WIN und FDP sind in Gelsenkirchen auf dünnem Eis unterwegs

Es kommentiert: Friedhelm Pothoff.
Es kommentiert: Friedhelm Pothoff.
Foto: WAZ
Was wir bereits wissen
Wirtschaftlich wäre die Anerkennung als Fraktionsgemeinschaft für WIN und FDP ein großer Zugewinn, politisch begeben sie sich acht Monate nach der Wahl in Gelsenkirchen auf dünnes Eis.

Gelsenkirchen.. Ihre Ziele haben weder die Wähler-Initiative-NRW (WIN) noch die FDP bei der Kommunalwahl im Mai 2014 erreicht. Der WIN darf man attestieren, ihren Status mit zwei Stadtverordneten im Rat gehalten zu haben. Die Liberalen indes schmierten ab und wurden vom Wähler nach einer Periode mit Fraktionsstatus auf Einzelmandatsträger-Niveau reduziert.

Soweit die Voraussetzungen, die von der niederen Mathematik auf eine höhere Ebene gesetzt werden: Denn dass 2 und 1 im Ergebnis 3 macht, ist unstrittig. In der Politik aber macht zwei (WIN) und eins (FDP) am Ende nicht nur drei, sondern mitunter, falls die Prüfung positiv verläuft, auch schon mal eine Fraktionsgemeinschaft. Und das ändert bestimmte Voraussetzungen gründlich.

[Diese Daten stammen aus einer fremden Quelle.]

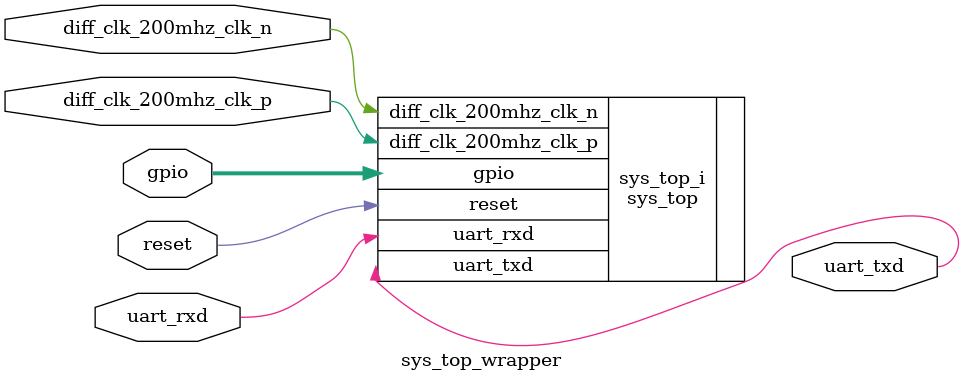
<source format=v>
`timescale 1 ps / 1 ps

module sys_top_wrapper
   (diff_clk_200mhz_clk_n,
    diff_clk_200mhz_clk_p,
    gpio,
    reset,
    uart_rxd,
    uart_txd);
  input diff_clk_200mhz_clk_n;
  input diff_clk_200mhz_clk_p;
  inout [8:0]gpio;
  input reset;
  input uart_rxd;
  output uart_txd;

  wire diff_clk_200mhz_clk_n;
  wire diff_clk_200mhz_clk_p;
  wire [8:0]gpio;
  wire reset;
  wire uart_rxd;
  wire uart_txd;

  sys_top sys_top_i
       (.diff_clk_200mhz_clk_n(diff_clk_200mhz_clk_n),
        .diff_clk_200mhz_clk_p(diff_clk_200mhz_clk_p),
        .gpio(gpio),
        .reset(reset),
        .uart_rxd(uart_rxd),
        .uart_txd(uart_txd));
endmodule

</source>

Die Zuwendungen für eine Ratsfraktion sind ungleich besser im Vergleich zur Ausstattung von Gruppen und erst recht zu Einzelmandatsträgern. Der jährliche Sockelbetrag liegt bei 17.000 Euro, für jedes Mitglied der Fraktionsgemeinschaft WIN/FDP kämen jährlich 7500 Euro hinzu. Zudem erhalten Fraktionen eine monatliche Zuwendung pro Stadtverordnetem. Für die Gemeinschaft wären das 600 Euro pro Kopf. Sachleistungen, ein Zuschuss bei den Investitionskosten und ein Sachmittelzuschuss in Höhe von 4000 Euro komplettieren das Paket.

Ein großer Zugewinn

Unter wirtschaftlichen Aspekten betrachtet wäre die Anerkennung als Fraktionsgemeinschaft für WIN und FDP ein großer Zugewinn, mal davon abgesehen, dass auch ein Fraktionsmitarbeiter im Büro beschäftigt werden könnte.

Politisch begeben sich beide Parteien ganze acht Monate nach der Wahl auf ein sehr dünnes Eis. WIN und FDP müssen inhaltlich überzeugend den Vorwurf ausräumen, eine Gemeinschaft allein aus finanziellen Gründen anzustreben.

Man muss ja nicht gleich die radikalere Auffassung von Oliver Wittke teilen. Der erkennt in dem Vorgang „die endgültige Bankrotterklärung der FDP in Gelsenkirchen“ und kündigt an, dass die CDU sich intensiv um die verbliebenen und enttäuschten FDP-Anhänger bemühen werde.